GPUDirect RDMA - use Jetson's DMA

Hi,
In the GPUDirect RDMA Github demo:

You use the FPGA’s DMA engine to copy the data from the GPU’s memory space into the FPGA memory.
Is it possible to use the Jetson’s DMA engine instead? That it will copy the data into the FPGA memory?

Thanks

Hi,

RDMA is about direct access, no memory copy is involved.

GPUDirect RDMA’s target is to share the cudaMalloc buffer with FPGA.
It can not used in the counterpart.

Thanks.

@AastaLLL
Thank you for your reply.

Just to make sure, what do you mean by “counterpart”?

Thanks

Hi,

FPGA can access CUDA memory.
But CUDA cannot access FPGA’s memory.

This requires importing/wrapping the CPU memory into GPU space.
Which is not supported.

Thanks.

Thank you for your reply @AastaLLL
There is something small I didn’t understand:

In the demo the FPGA can access CUDA memory.

“Someone” has to program the FPGA’s DMA engine with appropriate data:

  • physical source address, corresponds to CUDA virtual space
  • physical destination address, in the FPGA
  • length
  1. Who does this? - the CUDA code?
  2. Why he can’t program the Jetson DMA to do the same work instead of the FPGA DMA?

Thanks for the help

Hi,

Could you share the demo you mentioned with us?
So we can know more about the questions.

Thanks.

Sure:

Hi @AastaLLL ,
Any new regarding my question?

After I sent you the demo link, maybe you know to answer my questions?

Hi,

Thanks for your patience.

1. No, it is ioctl call rather than a CUDA code:
For example: https://github.com/NVIDIA/jetson-rdma-picoevb/blob/master/client-applications/rdma-cuda-c2h-perf.cu#L105

2. The sample provides an interface for FPGA to access CUDA memory.
If you want to access FPGA memory on Jetson, please check with the FPGA provider to see if they have a similar API/mechanism.

Thanks.

Hi @AastaLLL ,
Thank you for your reply.
I apologies but I didn’t understand your answer.

You said that the code being executed on the GPU uses an ioctl to program the FPGA’s DMA core for executing the transfer from the Jetson’s memory (GPU address space) into the FPGA’s memory.

My question was if its possible to use another method , maybe another ioctl , to program the Jetson’s DMA core for executing the transfer from the Jetson’s memory (GPU address space) into the FPGA’s memory.

In other words, instead of the FPGA’s DMA core will do the transfers, we want the Jetson’s DMA core to do the transfers.

Hi,

CUDA doesn’t support importing a pre-allocated memory into CUDA memory space.
But if you don’t need this for GPU, the memory mapping should work with a standard Linux DMA way.

Thanks.

I apologize,
I don’t understand your answer.
Maybe I’m not familiar enough with the details.
I’ll appreciate if you could elaborate a little.

In the demo we see the ioctl that utilize the FPGA’s DMA core to perform the transfer.
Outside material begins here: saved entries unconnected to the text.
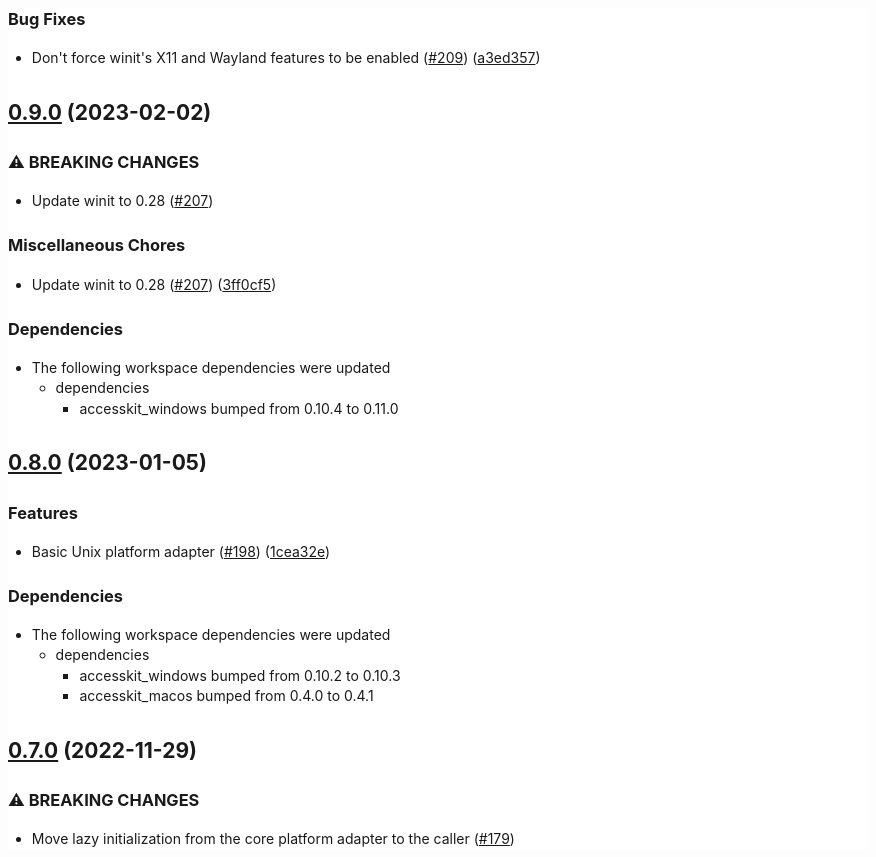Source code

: 
### Bug Fixes

* Don't force winit's X11 and Wayland features to be enabled ([#209](https://github.com/AccessKit/accesskit/issues/209)) ([a3ed357](https://github.com/AccessKit/accesskit/commit/a3ed35754ad8f69a8ed54adacc30b6d57c19329a))

## [0.9.0](https://github.com/AccessKit/accesskit/compare/accesskit_winit-v0.8.1...accesskit_winit-v0.9.0) (2023-02-02)


### ⚠ BREAKING CHANGES

* Update winit to 0.28 ([#207](https://github.com/AccessKit/accesskit/issues/207))

### Miscellaneous Chores

* Update winit to 0.28 ([#207](https://github.com/AccessKit/accesskit/issues/207)) ([3ff0cf5](https://github.com/AccessKit/accesskit/commit/3ff0cf59f982af504499142a3804f7aeeb4defe0))


### Dependencies

* The following workspace dependencies were updated
  * dependencies
    * accesskit_windows bumped from 0.10.4 to 0.11.0

## [0.8.0](https://github.com/AccessKit/accesskit/compare/accesskit_winit-v0.7.3...accesskit_winit-v0.8.0) (2023-01-05)


### Features

* Basic Unix platform adapter ([#198](https://github.com/AccessKit/accesskit/issues/198)) ([1cea32e](https://github.com/AccessKit/accesskit/commit/1cea32e44ee743b778ac941ceff9087ae745cb37))


### Dependencies

* The following workspace dependencies were updated
  * dependencies
    * accesskit_windows bumped from 0.10.2 to 0.10.3
    * accesskit_macos bumped from 0.4.0 to 0.4.1

## [0.7.0](https://github.com/AccessKit/accesskit/compare/accesskit_winit-v0.6.6...accesskit_winit-v0.7.0) (2022-11-29)


### ⚠ BREAKING CHANGES

* Move lazy initialization from the core platform adapter to the caller ([#179](https://github.com/AccessKit/accesskit/issues/179))
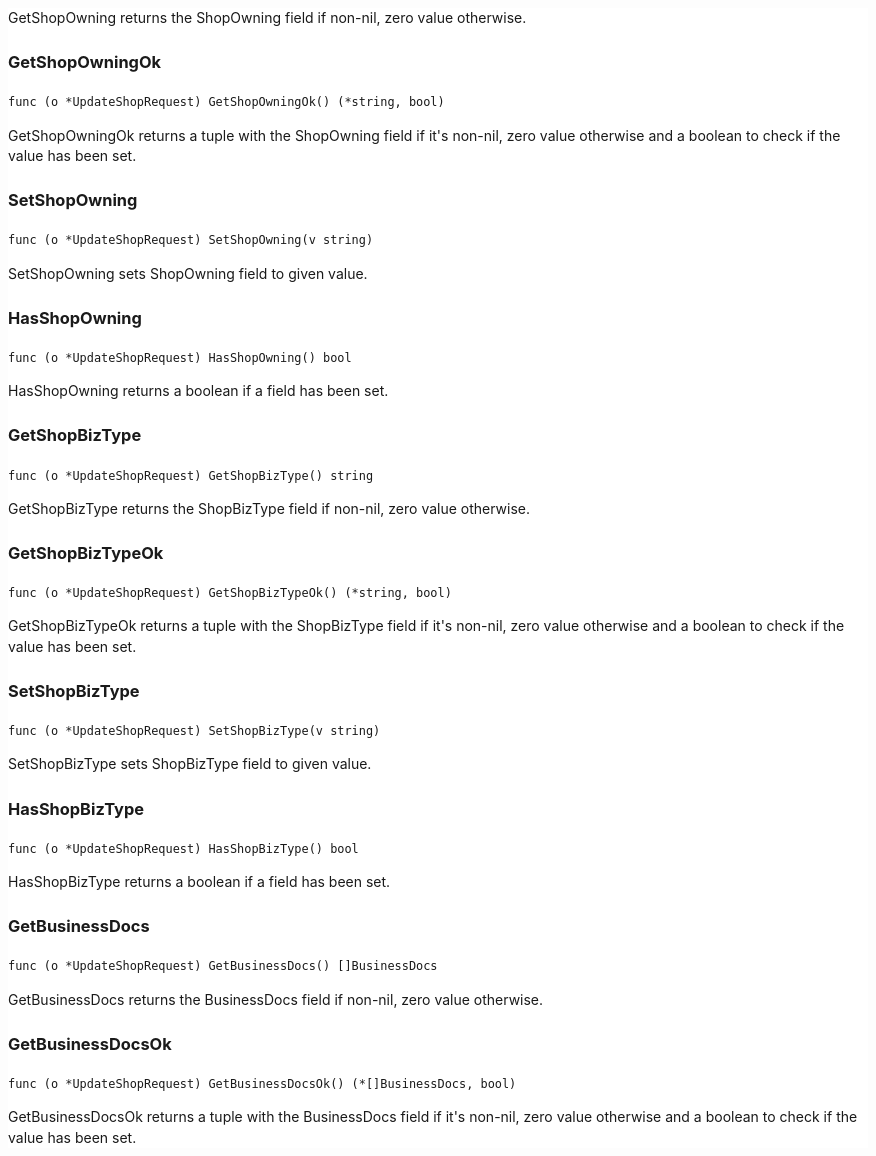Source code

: GetShopOwning returns the ShopOwning field if non-nil, zero value otherwise.

### GetShopOwningOk

`func (o *UpdateShopRequest) GetShopOwningOk() (*string, bool)`

GetShopOwningOk returns a tuple with the ShopOwning field if it's non-nil, zero value otherwise
and a boolean to check if the value has been set.

### SetShopOwning

`func (o *UpdateShopRequest) SetShopOwning(v string)`

SetShopOwning sets ShopOwning field to given value.

### HasShopOwning

`func (o *UpdateShopRequest) HasShopOwning() bool`

HasShopOwning returns a boolean if a field has been set.

### GetShopBizType

`func (o *UpdateShopRequest) GetShopBizType() string`

GetShopBizType returns the ShopBizType field if non-nil, zero value otherwise.

### GetShopBizTypeOk

`func (o *UpdateShopRequest) GetShopBizTypeOk() (*string, bool)`

GetShopBizTypeOk returns a tuple with the ShopBizType field if it's non-nil, zero value otherwise
and a boolean to check if the value has been set.

### SetShopBizType

`func (o *UpdateShopRequest) SetShopBizType(v string)`

SetShopBizType sets ShopBizType field to given value.

### HasShopBizType

`func (o *UpdateShopRequest) HasShopBizType() bool`

HasShopBizType returns a boolean if a field has been set.

### GetBusinessDocs

`func (o *UpdateShopRequest) GetBusinessDocs() []BusinessDocs`

GetBusinessDocs returns the BusinessDocs field if non-nil, zero value otherwise.

### GetBusinessDocsOk

`func (o *UpdateShopRequest) GetBusinessDocsOk() (*[]BusinessDocs, bool)`

GetBusinessDocsOk returns a tuple with the BusinessDocs field if it's non-nil, zero value otherwise
and a boolean to check if the value has been set.
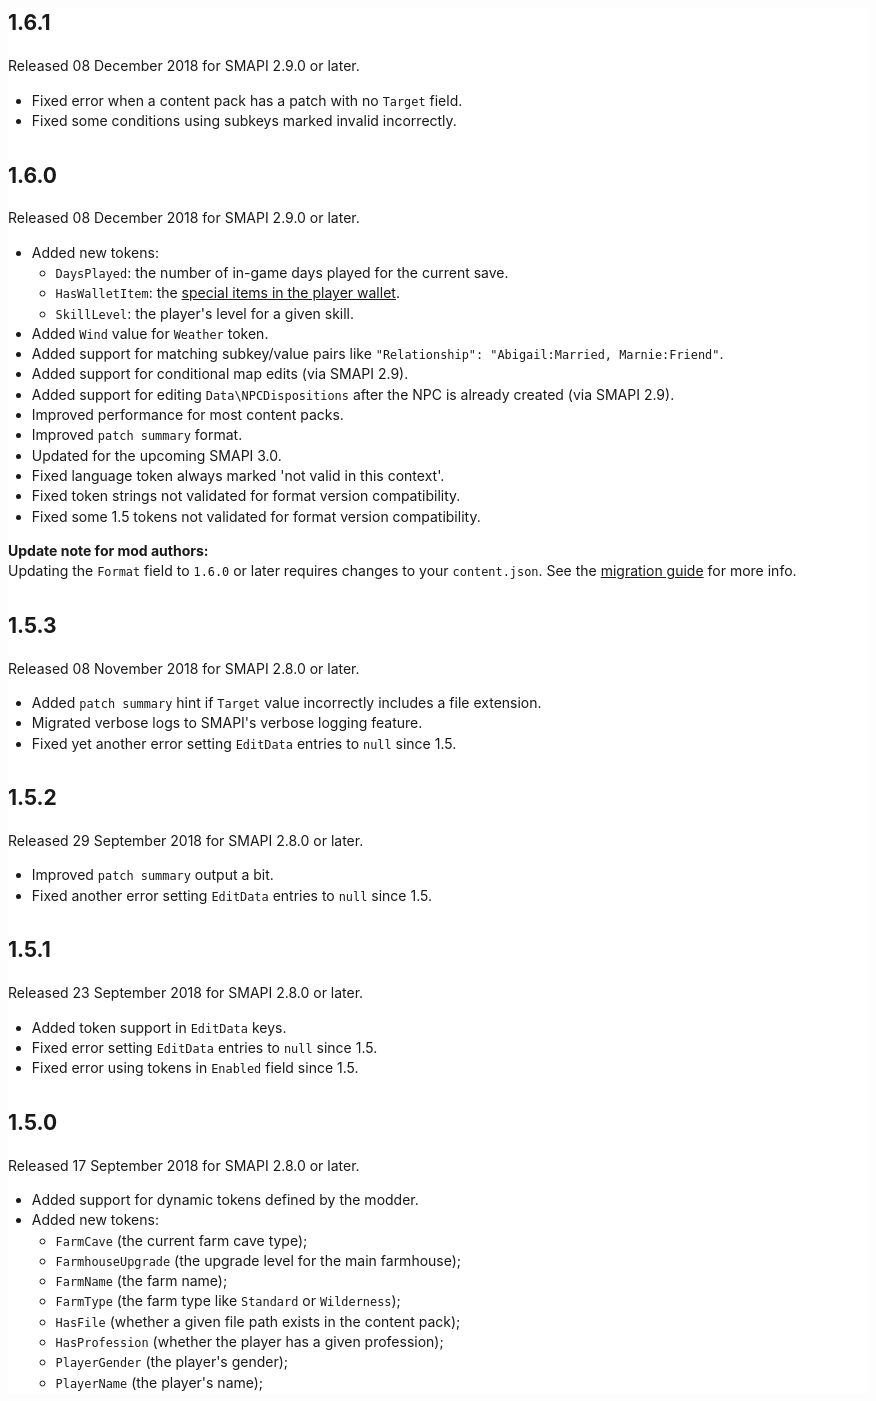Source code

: ## 1.6.1
Released 08 December 2018 for SMAPI 2.9.0 or later.

* Fixed error when a content pack has a patch with no `Target` field.
* Fixed some conditions using subkeys marked invalid incorrectly.

## 1.6.0
Released 08 December 2018 for SMAPI 2.9.0 or later.

* Added new tokens:
  * `DaysPlayed`: the number of in-game days played for the current save.
  * `HasWalletItem`: the [special items in the player wallet](https://stardewvalleywiki.com/Wallet).
  * `SkillLevel`: the player's level for a given skill.
* Added `Wind` value for `Weather` token.
* Added support for matching subkey/value pairs like `"Relationship": "Abigail:Married, Marnie:Friend"`.
* Added support for conditional map edits (via SMAPI 2.9).
* Added support for editing `Data\NPCDispositions` after the NPC is already created (via SMAPI 2.9).
* Improved performance for most content packs.
* Improved `patch summary` format.
* Updated for the upcoming SMAPI 3.0.
* Fixed language token always marked 'not valid in this context'.
* Fixed token strings not validated for format version compatibility.
* Fixed some 1.5 tokens not validated for format version compatibility.

**Update note for mod authors:**  
Updating the `Format` field to `1.6.0` or later requires changes to your `content.json`. See the [migration guide](author-migration-guide.md) for more info.

## 1.5.3
Released 08 November 2018 for SMAPI 2.8.0 or later.

* Added `patch summary` hint if `Target` value incorrectly includes a file extension.
* Migrated verbose logs to SMAPI's verbose logging feature.
* Fixed yet another error setting `EditData` entries to `null` since 1.5.

## 1.5.2
Released 29 September 2018 for SMAPI 2.8.0 or later.

* Improved `patch summary` output a bit.
* Fixed another error setting `EditData` entries to `null` since 1.5.

## 1.5.1
Released 23 September 2018 for SMAPI 2.8.0 or later.

* Added token support in `EditData` keys.
* Fixed error setting `EditData` entries to `null` since 1.5.
* Fixed error using tokens in `Enabled` field since 1.5.

## 1.5.0
Released 17 September 2018 for SMAPI 2.8.0 or later.
* Added support for dynamic tokens defined by the modder.
* Added new tokens:
  * `FarmCave` (the current farm cave type);
  * `FarmhouseUpgrade` (the upgrade level for the main farmhouse);
  * `FarmName` (the farm name);
  * `FarmType` (the farm type like `Standard` or `Wilderness`);
  * `HasFile` (whether a given file path exists in the content pack);
  * `HasProfession` (whether the player has a given profession);
  * `PlayerGender` (the player's gender);
  * `PlayerName` (the player's name);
The code configures the FPGA’s DMA core with the suitable physicals addresses.

Why can’t it do the same with the Jetson’s DMA core?
Using another ioctl that will load the same data physical address into the Jetsons DMA core instead of the FPGA’s DMA core and initiate the transfer with the Jetson’s DMA.

Hi,

Do you mean PCIe DMA?
If yes, it can work just as the Linux standard way.

If not, could you tell us more about the “Jetson’s DMA” you indicated?

Thanks.

Hi,

Not sure if this helps, but please check the below topic discussing DMA engine.

Thanks.

Yes, I mean the general DMA engine in the Jetson (not a specific device DMA)

What I meant was that instead of activating the FPG DMA from the CUDA code, could we just activate the PCIe DMA from the CUDA code on the GPU?

This topic was automatically closed 14 days after the last reply. New replies are no longer allowed.